Welcome Mayflower Cousins

This blog is full of information for applications to the Society of Mayflower Descendants in the State of Ohio. Check back often to learn more about producing a successful application. Click the email link at the bottom to be notified of new posts as they happen.

Our contact information is:
Ann Gulbransen, Historian, ohmayflowerhistorian@gmail.com
Lee Martin, Assistant Historian, buckeyemayflower@gmail.com

Saturday, November 3, 2012

Don't Get Red Flagged - first published in 2011




At the Historian’s meeting at the Triennial Congress in September 2011, the staff at the Historian General’s office reviewed several common documentation problems that can result in a rejected application. Make sure this does not happen to you!

1. Relying on a single secondary source to link the line carriers - the link between the line carriers is the most important part of your lineage to prove. Primary documentation is the best to make the link, but if you have to rely on secondary sources, you must have more than one good secondary source to corroborate the link.
2. Including documentation that doesn’t support your line - remember, the document has to say what you are trying to prove! Census records from 1850-1870 include all the names in the household but no relationships so they are not sufficient to link line carriers.
3. Same name, wrong person - just because you have a John Smith in MA in 1800 and a John Smith in OH in 1850 does not mean they are the same man. You need more documentation to show they are indeed the same person.
4. Geographic leaps - we know our ancestors had to migrate from MA to OH, but make sure the path and the dates make sense!
5. Age discrepancies - make sure the ages of the parents make sense in relation to the birth date of the next generation.
6. Multiple marriages - all marriages for both the line carrier and the spouse should be noted. If Jane Doe married John Grey, but her death certificate says Jane White, you need to document when and how her name changed with marriage, divorce and death records.
7. Missing maiden names - this is particularly critical when the line carrier is female. Say Jane Doe is your line carrier and you are trying to document that John Smith Jr. was her son.

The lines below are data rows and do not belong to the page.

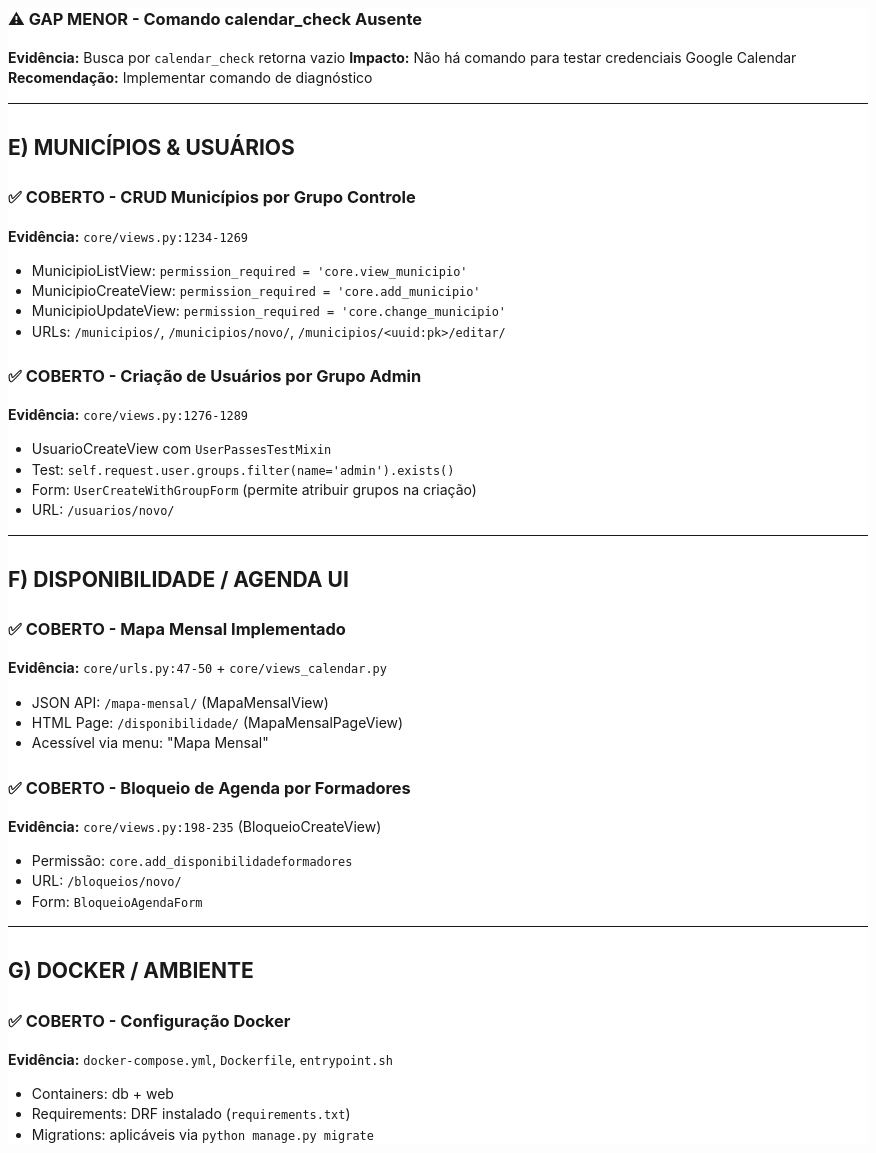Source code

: ### ⚠️ **GAP MENOR** - Comando calendar_check Ausente
**Evidência:** Busca por `calendar_check` retorna vazio
**Impacto:** Não há comando para testar credenciais Google Calendar
**Recomendação:** Implementar comando de diagnóstico

---

## E) MUNICÍPIOS & USUÁRIOS

### ✅ **COBERTO** - CRUD Municípios por Grupo Controle
**Evidência:** `core/views.py:1234-1269`
- MunicipioListView: `permission_required = 'core.view_municipio'`
- MunicipioCreateView: `permission_required = 'core.add_municipio'` 
- MunicipioUpdateView: `permission_required = 'core.change_municipio'`
- URLs: `/municipios/`, `/municipios/novo/`, `/municipios/<uuid:pk>/editar/`

### ✅ **COBERTO** - Criação de Usuários por Grupo Admin
**Evidência:** `core/views.py:1276-1289`
- UsuarioCreateView com `UserPassesTestMixin`
- Test: `self.request.user.groups.filter(name='admin').exists()`
- Form: `UserCreateWithGroupForm` (permite atribuir grupos na criação)
- URL: `/usuarios/novo/`

---

## F) DISPONIBILIDADE / AGENDA UI

### ✅ **COBERTO** - Mapa Mensal Implementado
**Evidência:** `core/urls.py:47-50` + `core/views_calendar.py`
- JSON API: `/mapa-mensal/` (MapaMensalView)
- HTML Page: `/disponibilidade/` (MapaMensalPageView)
- Acessível via menu: "Mapa Mensal"

### ✅ **COBERTO** - Bloqueio de Agenda por Formadores
**Evidência:** `core/views.py:198-235` (BloqueioCreateView)
- Permissão: `core.add_disponibilidadeformadores`
- URL: `/bloqueios/novo/`
- Form: `BloqueioAgendaForm`

---

## G) DOCKER / AMBIENTE

### ✅ **COBERTO** - Configuração Docker
**Evidência:** `docker-compose.yml`, `Dockerfile`, `entrypoint.sh`
- Containers: db + web
- Requirements: DRF instalado (`requirements.txt`)
- Migrations: aplicáveis via `python manage.py migrate`
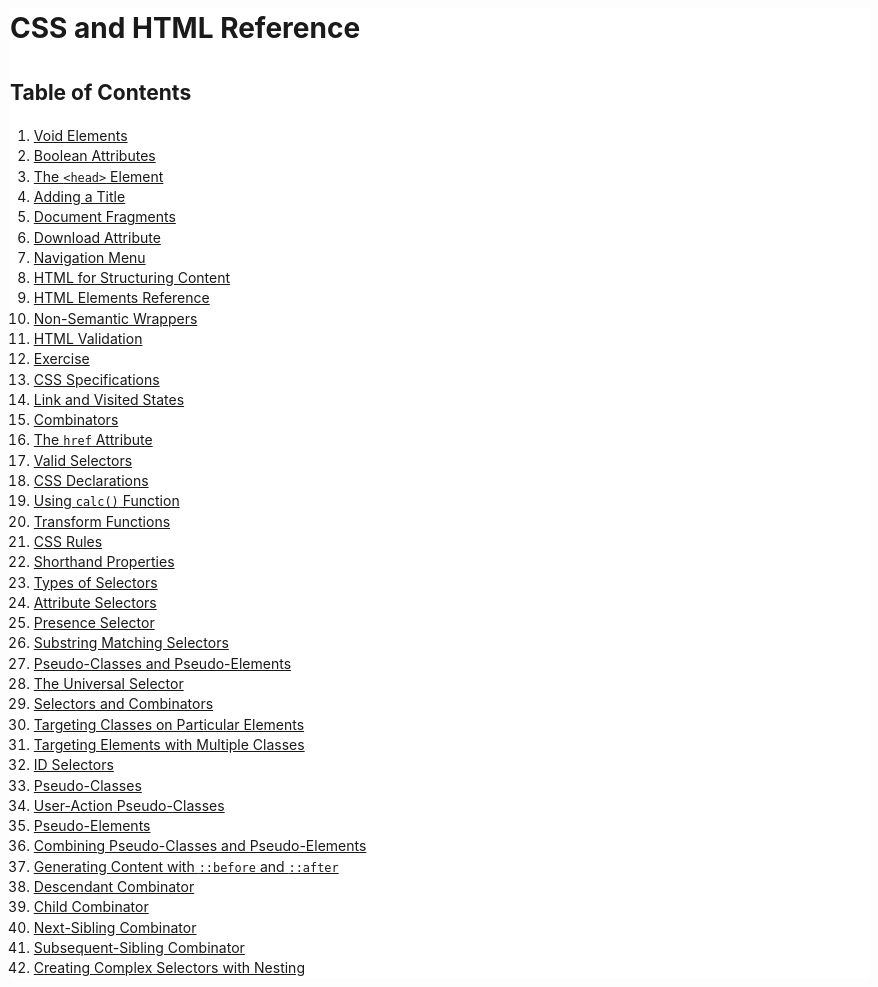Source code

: 
# CSS and HTML Reference

## Table of Contents

1. [Void Elements](#1-void-elements)
2. [Boolean Attributes](#2-boolean-attributes)
3. [The `<head>` Element](#3-the-head-element)
4. [Adding a Title](#4-adding-a-title)
5. [Document Fragments](#5-document-fragments)
6. [Download Attribute](#6-download-attribute)
7. [Navigation Menu](#7-navigation-menu)
8. [HTML for Structuring Content](#8-html-for-structuring-content)
9. [HTML Elements Reference](#9-html-elements-reference)
10. [Non-Semantic Wrappers](#10-non-semantic-wrappers)
11. [HTML Validation](#11-html-validation)
12. [Exercise](#12-exercise)
13. [CSS Specifications](#13-css-specifications)
14. [Link and Visited States](#14-link-and-visited-states)
15. [Combinators](#15-combinators)
16. [The `href` Attribute](#16-the-href-attribute)
17. [Valid Selectors](#17-valid-selectors)
18. [CSS Declarations](#18-css-declarations)
19. [Using `calc()` Function](#19-using-calc-function)
20. [Transform Functions](#20-transform-functions)
21. [CSS Rules](#21-css-rules)
22. [Shorthand Properties](#22-shorthand-properties)
23. [Types of Selectors](#23-types-of-selectors)
24. [Attribute Selectors](#24-attribute-selectors)
25. [Presence Selector](#25-presence-selector)
25. [Substring Matching Selectors](#26-substring-matching-selectors)
27. [Pseudo-Classes and Pseudo-Elements](#27-pseudo-classes-and-pseudo-elements)
28. [The Universal Selector](#28-the-universal-selector)
29. [Selectors and Combinators](#29-selectors-and-combinators)
30. [Targeting Classes on Particular Elements](#30-targeting-classes-on-particular-elements)
31. [Targeting Elements with Multiple Classes](#31-targeting-elements-with-multiple-classes)
32. [ID Selectors](#32-id-selectors)
33. [Pseudo-Classes](#33-pseudo-classes)
34. [User-Action Pseudo-Classes](#34-user-action-pseudo-classes)
35. [Pseudo-Elements](#35-pseudo-elements)
36. [Combining Pseudo-Classes and Pseudo-Elements](#36-combining-pseudo-classes-and-pseudo-elements)
37. [Generating Content with `::before` and `::after`](#37-generating-content-with-before-and-after)
38. [Descendant Combinator](#38-descendant-combinator)
39. [Child Combinator](#39-child-combinator)
40. [Next-Sibling Combinator](#40-next-sibling-combinator)
41. [Subsequent-Sibling Combinator](#41-subsequent-sibling-combinator)
42. [Creating Complex Selectors with Nesting](#42-creating-complex-selectors-with-nesting)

If his birth record just says his parents were John and Jane Smith without her maiden name, you cannot be sure that John Sr. had not married twice to women named Jane without more proof.
8. Records from other generations - just because Jane Doe and John Smith were listed as the parents of Mary Smith does not prove that they were married or anything else about them.
9. Blank spaces - there should be no blank spaces in the documentation column where you have a place or date listed - you found that information somewhere. If your source is not admissible, we will put the data in [ ] to show that it is unproven.
10. Incomplete last three generations - make sure you have all applicable birth, marriage and death certificates for the last three generations. If events in previous generations occurred after such certificates were required by the state, we need to have them also. Remember to get long form certificates with parents’ names!